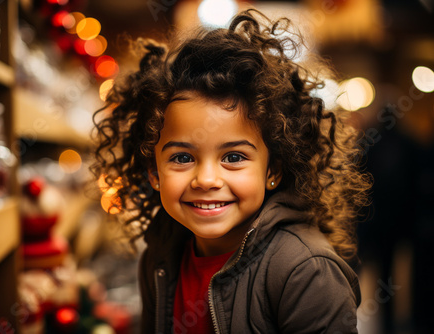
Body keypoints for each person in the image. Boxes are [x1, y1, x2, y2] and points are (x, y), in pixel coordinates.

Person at [92, 9, 371, 334]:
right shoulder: (159, 259)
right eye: (182, 158)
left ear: (273, 170)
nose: (207, 179)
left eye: (234, 156)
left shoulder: (306, 273)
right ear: (153, 172)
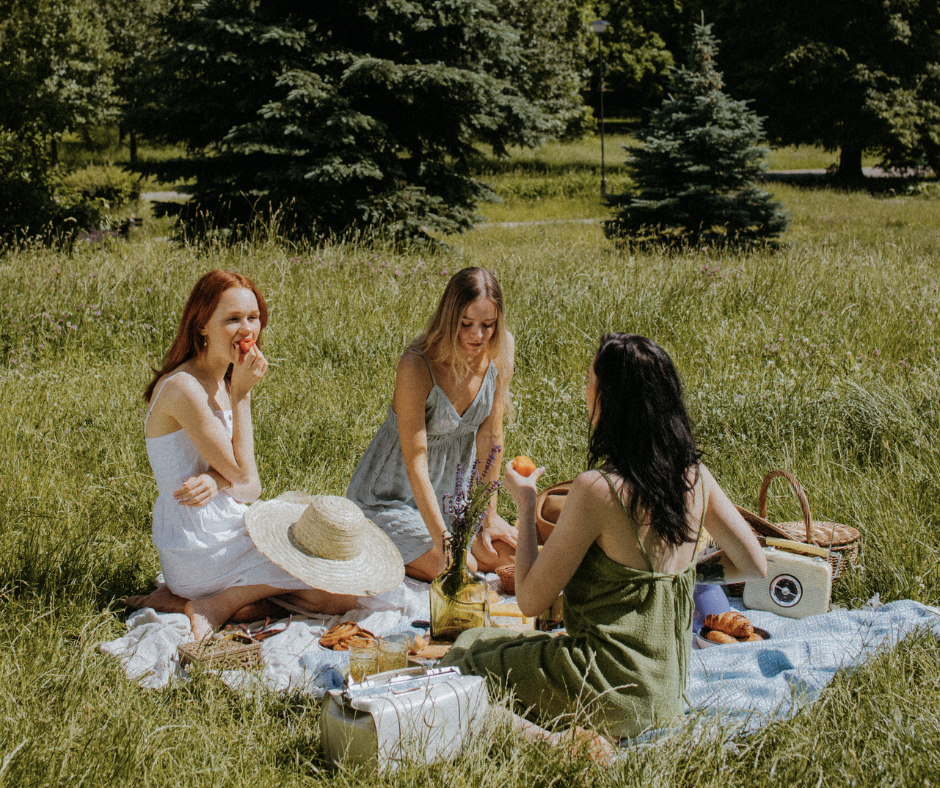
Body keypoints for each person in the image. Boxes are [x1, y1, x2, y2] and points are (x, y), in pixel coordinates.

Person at [440, 333, 768, 744]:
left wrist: (525, 505)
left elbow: (529, 600)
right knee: (489, 642)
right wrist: (680, 574)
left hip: (604, 688)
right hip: (665, 694)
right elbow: (755, 565)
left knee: (464, 656)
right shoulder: (695, 478)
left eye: (590, 380)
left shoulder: (599, 489)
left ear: (611, 401)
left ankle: (557, 744)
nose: (584, 388)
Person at [137, 270, 360, 639]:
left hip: (224, 525)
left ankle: (205, 602)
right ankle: (211, 603)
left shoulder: (225, 378)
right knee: (336, 593)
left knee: (337, 590)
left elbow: (245, 483)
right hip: (198, 546)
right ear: (202, 326)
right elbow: (248, 485)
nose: (247, 330)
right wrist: (242, 396)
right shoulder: (185, 388)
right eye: (232, 319)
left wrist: (216, 477)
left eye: (253, 318)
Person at [347, 267, 518, 581]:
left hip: (455, 499)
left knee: (514, 556)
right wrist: (444, 540)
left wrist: (488, 515)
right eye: (466, 324)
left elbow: (491, 438)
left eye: (487, 325)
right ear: (449, 319)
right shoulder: (416, 364)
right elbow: (415, 460)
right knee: (460, 566)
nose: (478, 335)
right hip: (391, 499)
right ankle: (369, 546)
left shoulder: (500, 347)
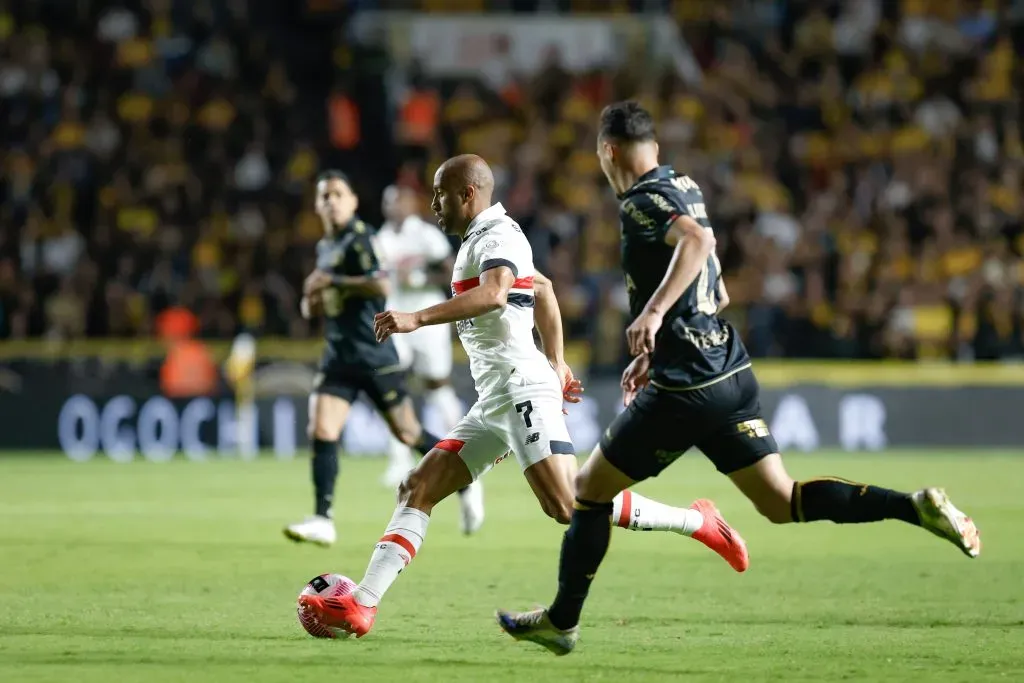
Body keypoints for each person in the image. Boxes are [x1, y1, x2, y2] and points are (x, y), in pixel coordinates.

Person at [496, 101, 982, 656]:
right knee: (781, 500)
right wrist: (663, 341)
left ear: (608, 151)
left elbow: (698, 245)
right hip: (729, 367)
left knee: (588, 492)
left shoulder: (642, 200)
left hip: (685, 388)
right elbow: (718, 287)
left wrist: (653, 315)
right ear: (654, 146)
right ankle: (913, 506)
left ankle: (562, 622)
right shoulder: (685, 186)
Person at [299, 154, 749, 638]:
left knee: (567, 505)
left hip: (519, 389)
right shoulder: (481, 238)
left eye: (441, 194)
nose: (433, 204)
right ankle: (363, 604)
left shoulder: (498, 235)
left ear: (468, 194)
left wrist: (417, 318)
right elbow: (545, 290)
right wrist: (557, 360)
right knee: (417, 487)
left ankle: (697, 521)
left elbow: (495, 294)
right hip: (496, 398)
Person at [283, 170, 447, 546]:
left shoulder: (362, 238)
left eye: (338, 194)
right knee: (322, 429)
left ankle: (466, 474)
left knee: (408, 433)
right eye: (324, 196)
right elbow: (322, 300)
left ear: (353, 201)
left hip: (373, 353)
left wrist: (334, 283)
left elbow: (381, 283)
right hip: (338, 354)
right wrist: (311, 300)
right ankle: (322, 518)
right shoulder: (327, 247)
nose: (331, 201)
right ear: (316, 205)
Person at [375, 184, 484, 534]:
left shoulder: (425, 234)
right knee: (393, 380)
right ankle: (398, 458)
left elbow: (450, 270)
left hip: (428, 316)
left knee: (437, 385)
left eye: (398, 200)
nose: (394, 206)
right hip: (396, 315)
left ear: (410, 203)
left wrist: (420, 276)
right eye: (389, 201)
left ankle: (464, 445)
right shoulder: (381, 239)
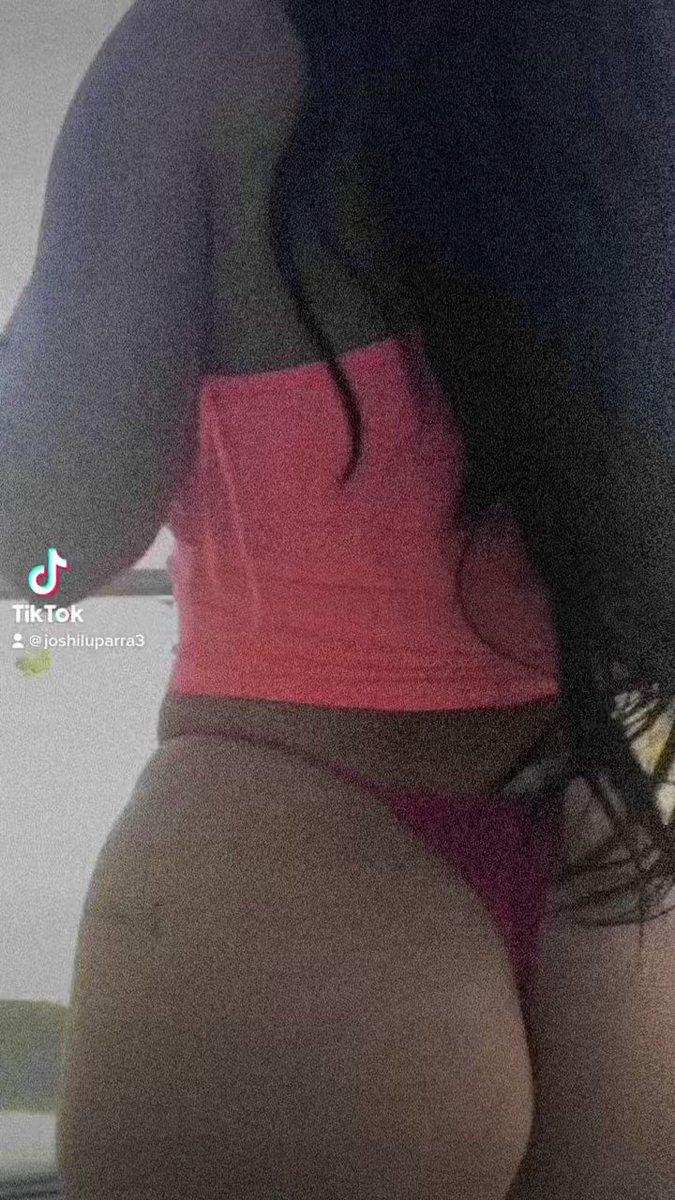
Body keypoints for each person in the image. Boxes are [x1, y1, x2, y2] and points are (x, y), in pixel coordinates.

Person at [2, 0, 675, 1196]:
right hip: (604, 878)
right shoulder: (627, 56)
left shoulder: (205, 52)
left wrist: (39, 576)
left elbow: (52, 540)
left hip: (288, 865)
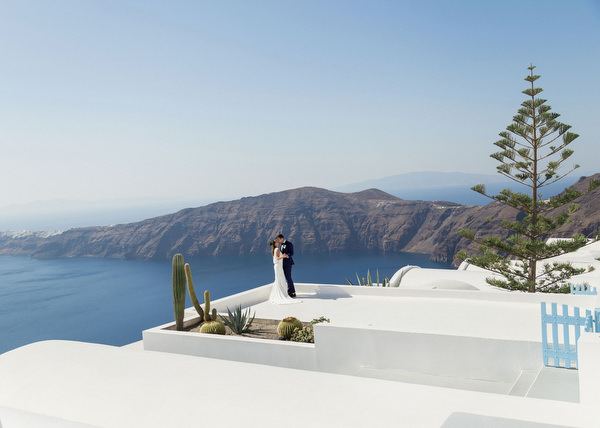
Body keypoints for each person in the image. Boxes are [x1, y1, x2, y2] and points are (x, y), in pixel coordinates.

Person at [268, 240, 295, 304]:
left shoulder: (275, 249)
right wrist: (284, 256)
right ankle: (282, 294)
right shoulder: (277, 249)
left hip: (278, 266)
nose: (277, 241)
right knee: (280, 279)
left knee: (279, 279)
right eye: (276, 241)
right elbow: (277, 258)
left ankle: (281, 293)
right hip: (278, 267)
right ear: (275, 244)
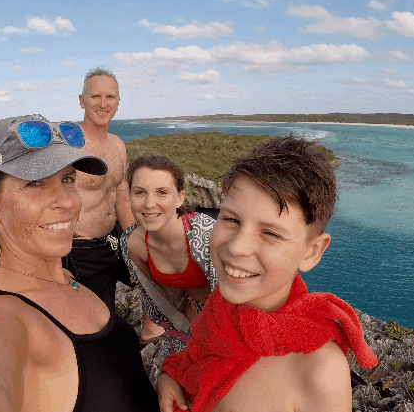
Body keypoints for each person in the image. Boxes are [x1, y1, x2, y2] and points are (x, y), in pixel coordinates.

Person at [157, 136, 379, 412]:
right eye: (231, 219)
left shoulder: (319, 372)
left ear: (312, 252)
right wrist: (171, 377)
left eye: (271, 233)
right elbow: (197, 355)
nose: (237, 247)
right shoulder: (225, 308)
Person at [0, 114, 159, 412]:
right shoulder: (3, 320)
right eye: (35, 183)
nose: (66, 201)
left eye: (67, 179)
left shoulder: (67, 277)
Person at [120, 155, 217, 355]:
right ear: (129, 195)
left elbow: (238, 299)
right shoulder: (132, 243)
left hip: (230, 318)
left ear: (180, 197)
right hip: (187, 318)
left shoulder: (205, 233)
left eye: (162, 192)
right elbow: (154, 297)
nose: (149, 204)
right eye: (140, 192)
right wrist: (179, 329)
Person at [62, 67, 136, 311]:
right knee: (79, 321)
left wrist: (134, 243)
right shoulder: (68, 143)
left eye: (110, 97)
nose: (103, 104)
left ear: (117, 103)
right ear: (82, 101)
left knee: (106, 315)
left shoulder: (118, 145)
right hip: (75, 250)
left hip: (109, 245)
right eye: (95, 96)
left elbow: (122, 199)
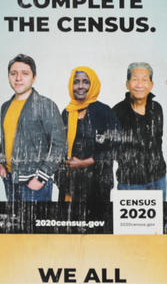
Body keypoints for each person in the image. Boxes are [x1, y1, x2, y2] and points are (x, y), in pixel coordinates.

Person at [1, 54, 66, 201]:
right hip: (10, 180)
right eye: (13, 73)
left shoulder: (45, 105)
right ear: (9, 77)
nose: (18, 78)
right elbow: (3, 139)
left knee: (35, 223)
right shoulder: (5, 107)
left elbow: (60, 145)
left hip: (34, 183)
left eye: (25, 73)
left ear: (34, 77)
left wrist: (41, 178)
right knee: (15, 223)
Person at [58, 66, 120, 204]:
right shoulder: (67, 113)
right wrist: (60, 178)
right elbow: (58, 146)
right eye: (76, 82)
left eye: (86, 82)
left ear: (93, 85)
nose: (80, 86)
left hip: (97, 184)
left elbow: (116, 147)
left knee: (96, 224)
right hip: (70, 184)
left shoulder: (104, 112)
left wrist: (84, 163)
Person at [112, 62, 167, 199]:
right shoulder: (117, 112)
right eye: (135, 79)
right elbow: (111, 147)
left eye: (144, 80)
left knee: (160, 218)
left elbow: (158, 139)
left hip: (158, 179)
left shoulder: (156, 108)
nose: (140, 84)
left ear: (151, 84)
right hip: (130, 182)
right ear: (127, 84)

--------

▶ EXERCISE
Drop the images, then copy the data exactly.

▶ ANSWER FOR THE TASK
Body keypoints for each person in the image. Boxes are [x1, y1, x2, y2] and points are (x, y), in pixel coordinates.

Person at [92, 9, 371, 334]:
right shoulder: (159, 259)
right eye: (182, 158)
left ear: (273, 170)
nose: (207, 179)
left eye: (234, 156)
left shoulder: (306, 273)
right ear: (153, 172)
Body keypoints for each person in the image. Boxes are [x1, y1, x2, y2] and points are (x, y), in pixel coordinates.

Person at [440, 333, 768, 744]:
left wrist: (525, 505)
left elbow: (529, 600)
right knee: (489, 642)
right wrist: (680, 574)
left hip: (604, 688)
right hip: (665, 694)
right elbow: (755, 565)
left knee: (464, 656)
right shoulder: (695, 478)
left eye: (590, 380)
left shoulder: (599, 489)
left ear: (611, 401)
left ankle: (557, 744)
nose: (584, 388)
Person at [137, 270, 360, 639]:
left hip: (224, 525)
left ankle: (205, 602)
right ankle: (211, 603)
left shoulder: (225, 378)
right knee: (336, 593)
left knee: (337, 590)
left elbow: (245, 483)
right hip: (198, 546)
right ear: (202, 326)
right elbow: (248, 485)
nose: (247, 330)
right wrist: (242, 396)
right shoulder: (185, 388)
right eye: (232, 319)
left wrist: (216, 477)
left eye: (253, 318)
Person at [347, 267, 518, 581]:
left hip: (455, 499)
left knee: (514, 556)
right wrist: (444, 540)
left wrist: (488, 515)
right eye: (466, 324)
left elbow: (491, 438)
left eye: (487, 325)
right ear: (449, 319)
right shoulder: (416, 364)
right elbow: (415, 460)
right knee: (460, 566)
nose: (478, 335)
right hip: (391, 499)
right ankle: (369, 546)
left shoulder: (500, 347)
Body keypoints for each person in the image. Boxes are [x1, y1, x2, y2] and points are (x, y), in pixel coordinates.

Person at [496, 101, 982, 656]:
right knee: (781, 500)
right wrist: (663, 341)
left ear: (608, 151)
left elbow: (698, 245)
right hip: (729, 367)
left knee: (588, 492)
left shoulder: (642, 200)
left hip: (685, 388)
right elbow: (718, 287)
left wrist: (653, 315)
right ear: (654, 146)
right ankle: (913, 506)
left ankle: (562, 622)
right shoulder: (685, 186)
Person at [299, 154, 749, 638]:
left knee: (567, 505)
left hip: (519, 389)
right shoulder: (481, 238)
left eye: (441, 194)
nose: (433, 204)
right ankle: (363, 604)
left shoulder: (498, 235)
left ear: (468, 194)
left wrist: (417, 318)
right elbow: (545, 290)
right wrist: (557, 360)
right knee: (417, 487)
left ankle: (697, 521)
left elbow: (495, 294)
right hip: (496, 398)
Person at [283, 170, 447, 546]:
left shoulder: (362, 238)
left eye: (338, 194)
right knee: (322, 429)
left ankle: (466, 474)
left knee: (408, 433)
right eye: (324, 196)
right elbow: (322, 300)
left ear: (353, 201)
left hip: (373, 353)
left wrist: (334, 283)
left elbow: (381, 283)
right hip: (338, 354)
right wrist: (311, 300)
right ankle: (322, 518)
right shoulder: (327, 247)
nose: (331, 201)
right ear: (316, 205)
Person at [375, 184, 484, 534]:
left shoulder: (425, 234)
right knee: (393, 380)
right ankle: (398, 458)
left elbow: (450, 270)
left hip: (428, 316)
left knee: (437, 385)
left eye: (398, 200)
nose: (394, 206)
right hip: (396, 315)
left ear: (410, 203)
left wrist: (420, 276)
right eye: (389, 201)
left ankle: (464, 445)
right shoulder: (381, 239)
Body keypoints for each person in the image. Boxes are [x1, y1, x2, y2] and points are (x, y), in pixel coordinates.

Person at [2, 0, 675, 1196]:
right hip: (604, 878)
right shoulder: (627, 56)
left shoulder: (205, 52)
left wrist: (39, 576)
left elbow: (52, 540)
left hip: (288, 865)
Body keypoints for each person in the image. Boxes are [x1, y1, x2, y2] and points are (x, y), in pixel coordinates.

Person at [268, 240, 295, 304]:
left shoulder: (275, 249)
right wrist: (284, 256)
right ankle: (282, 294)
right shoulder: (277, 249)
left hip: (278, 266)
nose: (277, 241)
right knee: (280, 279)
left knee: (279, 279)
right eye: (276, 241)
right elbow: (277, 258)
left ankle: (281, 293)
right hip: (278, 267)
right ear: (275, 244)
Body keypoints for each person in the image. Boxes are [x1, y1, x2, y2] and points are (x, y), in pixel coordinates.

Person at [157, 136, 379, 412]:
right eye: (231, 219)
left shoulder: (319, 372)
left ear: (312, 252)
right wrist: (171, 377)
left eye: (271, 233)
right elbow: (197, 355)
nose: (237, 247)
right shoulder: (225, 308)
Person at [0, 114, 159, 412]:
right shoulder: (3, 320)
right eye: (35, 183)
nose: (66, 201)
left eye: (67, 179)
left shoulder: (67, 277)
Person at [120, 155, 217, 355]:
right ear: (129, 195)
left elbow: (238, 299)
right shoulder: (132, 243)
left hip: (230, 318)
left ear: (180, 197)
right hip: (187, 318)
left shoulder: (205, 233)
left eye: (162, 192)
right elbow: (154, 297)
nose: (149, 204)
right eye: (140, 192)
right wrist: (179, 329)
Person at [62, 67, 136, 311]:
right knee: (79, 321)
left wrist: (134, 243)
right shoulder: (68, 143)
left eye: (110, 97)
nose: (103, 104)
left ear: (117, 103)
right ear: (82, 101)
left knee: (106, 315)
left shoulder: (118, 145)
right hip: (75, 250)
left hip: (109, 245)
right eye: (95, 96)
left elbow: (122, 199)
Body keypoints for each person in the image. Boxes are [x1, y1, x2, y2] and points are (x, y), in pixel coordinates.

Person at [1, 54, 66, 201]:
right hip: (10, 180)
right eye: (13, 73)
left shoulder: (45, 105)
right ear: (9, 77)
nose: (18, 78)
right elbow: (3, 139)
left knee: (35, 223)
right shoulder: (5, 107)
left elbow: (60, 145)
left hip: (34, 183)
left eye: (25, 73)
left ear: (34, 77)
left wrist: (41, 178)
right knee: (15, 223)
Person at [58, 66, 120, 204]:
right shoulder: (67, 113)
right wrist: (60, 178)
right elbow: (58, 146)
right eye: (76, 82)
left eye: (86, 82)
left ear: (93, 85)
nose: (80, 86)
left hip: (97, 184)
left elbow: (116, 147)
left knee: (96, 224)
right hip: (70, 184)
left shoulder: (104, 112)
left wrist: (84, 163)
Person at [112, 62, 167, 199]:
right shoulder: (117, 112)
right eye: (135, 79)
right elbow: (111, 147)
left eye: (144, 80)
left knee: (160, 218)
left elbow: (158, 139)
left hip: (158, 179)
left shoulder: (156, 108)
nose: (140, 84)
left ear: (151, 84)
right hip: (130, 182)
right ear: (127, 84)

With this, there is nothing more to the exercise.